October 4, 2019

Weekend reads: It might be time for Americans to end their 'uneasy relationship' with kale

Daily Briefing

    Ben Palmer's reads

    Optimism might be good for your heart. Being optimistic might reduce your risk of cardiovascular disease and early death, according to a meta-analysis published in JAMA Network Open. For the analysis, researchers assessed 15 studies measuring participants' levels of optimism and pessimism with questions about whether they expected good or bad things to happen to them. Of the 15 studies, 10 also factored in heart disease and found that optimists had a 35% lower risk of cardiovascular events than pessimists. Meanwhile, nine of the 15 studies looked at all-cause mortality and found that optimists also had a 14% lower risk of premature death than pessimists. According to Alan Rozanski—a professor of medicine at the Icahn School of Medicine at Mount Sinai, who led the study—said of the findings, "It seems optimists have better health behaviors," are more likely to exercise and have a healthy diet, and "have less inflammation and fewer metabolic abnormalities."

    Does alcohol affect sperm? While research has largely focused on how women's alcohol consumption before or during pregnancy may affect an infant's health, a new study in the European Journal of Preventive Cardiology finds that prospective fathers' drinking habits may also play a role. Researchers in the study found that when compared to men who did not drink, men who drank during the three months before conception were 44% more likely to have a baby born with congenital heart diseases—and men who were binge drinkers were 53% more likely to have a baby with a congenital heart defect. As for women, those who drank or binge-drank before conception had a 16% higher risk of having a baby with a congenital heart defect than non-drinkers, the researchers found.

    Danielle Poindexter's reads

    Do Americans really like kale? People used to be crazy for kale, but Google Trends data show that the vegetable may be part of a dying trend. Kale, a symbol of "health consciousness" since 2011, became America's favorite cooked green in 2014, Amanda Mull writes for the Atlantic, but interest in the vegetable has declined since. Now, kale has half the search popularity as it did in 2014, and 8 million fewer pounds of kale were sold in America in 2017 compared to 2016. So, what's with the decline in popularity? While kale has a lot of good qualities including fiber, protein, and a reasonable amount of vitamins A, C, and K, the green is also tough to chew and requires a lot of preparation. According to Mull, the findings suggest that Americans have an "uneasy relationship" with kale, which they consider to be so nutrient-rich that it's comparable to taking a vitamin or flossing, "something [they] know is supposed to be good for them, but that's still annoying and unpleasant"—and potentially unnecessary. Mull explains that because "pretty much all dark, leafy greens have strong nutrient profiles…there's little reason to privilege one over all the others."  

    What training does to athletes' brains. Overtraining can tire athletes' brains, according to a study of triathletes published in the journal Current Biology. For the study, 37 male triathletes participated in a special training program.

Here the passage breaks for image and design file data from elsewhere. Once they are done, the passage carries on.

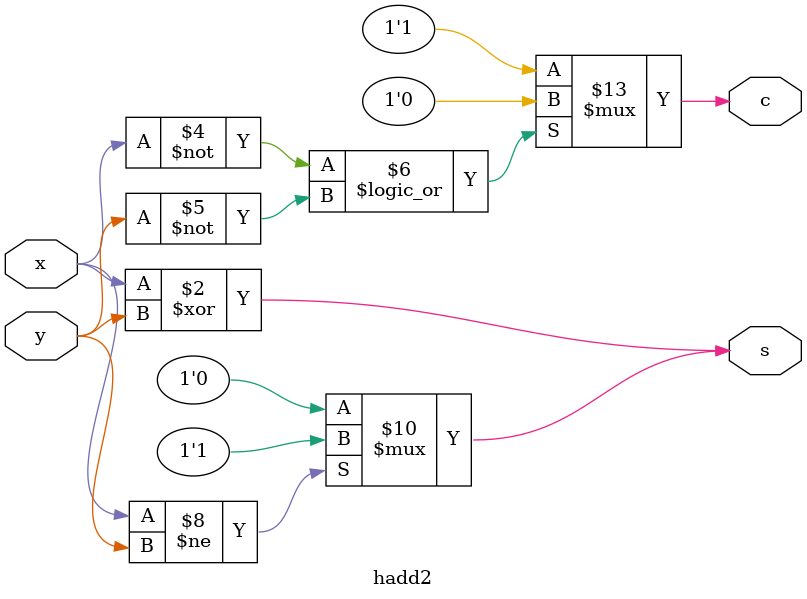
<source format=v>
module hadd1(s, c, x, y);

output s, c;
input x, y;

// RTL M
assign s=x^y;
assign c=x&y;

endmodule


module hadd2(s, c, x, y);

output s, c;
input x, y;

reg s, c;

// Behavioral M
always @(x, y)
begin
s=x^y;
end

always @(x, y)
begin
if(x==0||y==0) c=0;
else           c=1;
end

always @(x, y)
begin
if(x!=y) s=1;
else     s=0;
end

endmodule

</source>
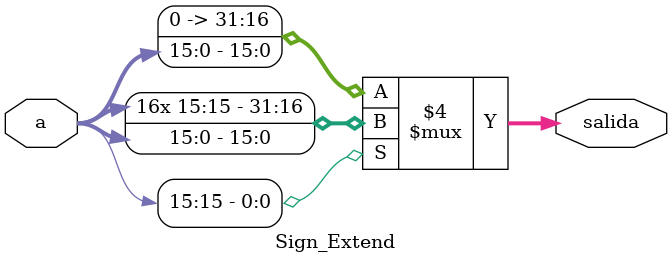
<source format=v>
module Sign_Extend (
    input [15:0] a,
    output reg [31:0] salida
);

    always @(*) begin
        if (a[15] == 1) begin
            salida = {{16{a[15]}}, a};
        end
        else begin
            salida = {{16{1'b0}}, a};
        end
    end

endmodule

</source>
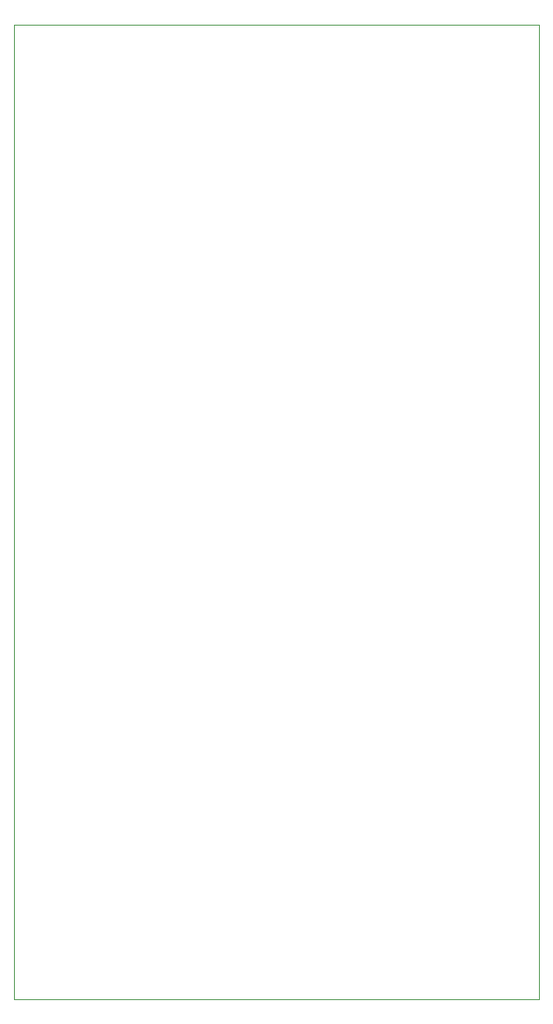
<source format=gbr>
%TF.GenerationSoftware,KiCad,Pcbnew,6.0.10+dfsg-1~bpo11+1*%
%TF.CreationDate,2023-01-22T00:38:30+00:00*%
%TF.ProjectId,cc-19-badge,63632d31-392d-4626-9164-67652e6b6963,rev?*%
%TF.SameCoordinates,Original*%
%TF.FileFunction,Glue,Bot*%
%TF.FilePolarity,Positive*%
%FSLAX45Y45*%
G04 Gerber Fmt 4.5, Leading zero omitted, Abs format (unit mm)*
G04 Created by KiCad (PCBNEW 6.0.10+dfsg-1~bpo11+1) date 2023-01-22 00:38:30*
%MOMM*%
%LPD*%
G01*
G04 APERTURE LIST*
%TA.AperFunction,Profile*%
%ADD10C,0.100000*%
%TD*%
G04 APERTURE END LIST*
D10*
X9000000Y-4000000D02*
X14400000Y-4000000D01*
X9000000Y-14000000D02*
X14400000Y-14000000D01*
X14400000Y-4000000D02*
X14400000Y-14000000D01*
X9000000Y-4000000D02*
X9000000Y-14000000D01*
M02*

</source>
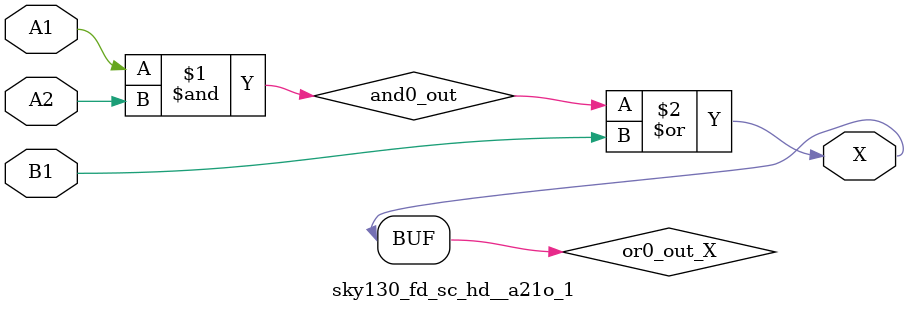
<source format=v>
/*
 * Copyright 2020 The SkyWater PDK Authors
 *
 * Licensed under the Apache License, Version 2.0 (the "License");
 * you may not use this file except in compliance with the License.
 * You may obtain a copy of the License at
 *
 *     https://www.apache.org/licenses/LICENSE-2.0
 *
 * Unless required by applicable law or agreed to in writing, software
 * distributed under the License is distributed on an "AS IS" BASIS,
 * WITHOUT WARRANTIES OR CONDITIONS OF ANY KIND, either express or implied.
 * See the License for the specific language governing permissions and
 * limitations under the License.
 *
 * SPDX-License-Identifier: Apache-2.0
*/


`ifndef SKY130_FD_SC_HD__A21O_1_FUNCTIONAL_V
`define SKY130_FD_SC_HD__A21O_1_FUNCTIONAL_V

/**
 * a21o: 2-input AND into first input of 2-input OR.
 *
 *       X = ((A1 & A2) | B1)
 *
 * Verilog simulation functional model.
 */

`timescale 1ns / 1ps
`default_nettype none

`celldefine
module sky130_fd_sc_hd__a21o_1 (
    X ,
    A1,
    A2,
    B1
);

    // Module ports
    output X ;
    input  A1;
    input  A2;
    input  B1;

    // Local signals
    wire and0_out ;
    wire or0_out_X;

    //  Name  Output     Other arguments
    and and0 (and0_out , A1, A2         );
    or  or0  (or0_out_X, and0_out, B1   );
    buf buf0 (X        , or0_out_X      );

endmodule
`endcelldefine

`default_nettype wire
`endif  // SKY130_FD_SC_HD__A21O_1_FUNCTIONAL_V

</source>
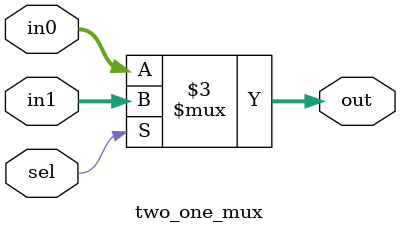
<source format=sv>
`timescale 1ns / 1ps


module two_one_mux  #(parameter WIDTH = 3) (
    input logic [WIDTH-1:0] in0,  // First input of parameterized width
    input logic [WIDTH-1:0] in1,  // Second input of parameterized width
    input logic sel,              // Select line
    
    output logic [WIDTH-1:0] out  // Output of parameterized width
    );
    
    always_comb begin
        if (sel)
            out = in1;   // If sel is 1, select in1
        else
            out = in0;   // If sel is 0, select in0
    end
endmodule

</source>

Half of the athletes were told to continue their workouts as usual, while the others were told to over-train by increasing their weekly training by 40%. The researchers found that after three weeks, athletes who were told to over-train were more likely to choose immediate gratification over long-term rewards. Brain scans of these athletes' brains also revealed decreased activity in the part of the brain involved in decision making. For instance, when asked if they would prefer $10 now or $60 in six months, the over-trained athletes were more likely to choose the $10. These findings could explain why some athletes see a decline in their performance after training too much, Jon Hamilton writes for NPR.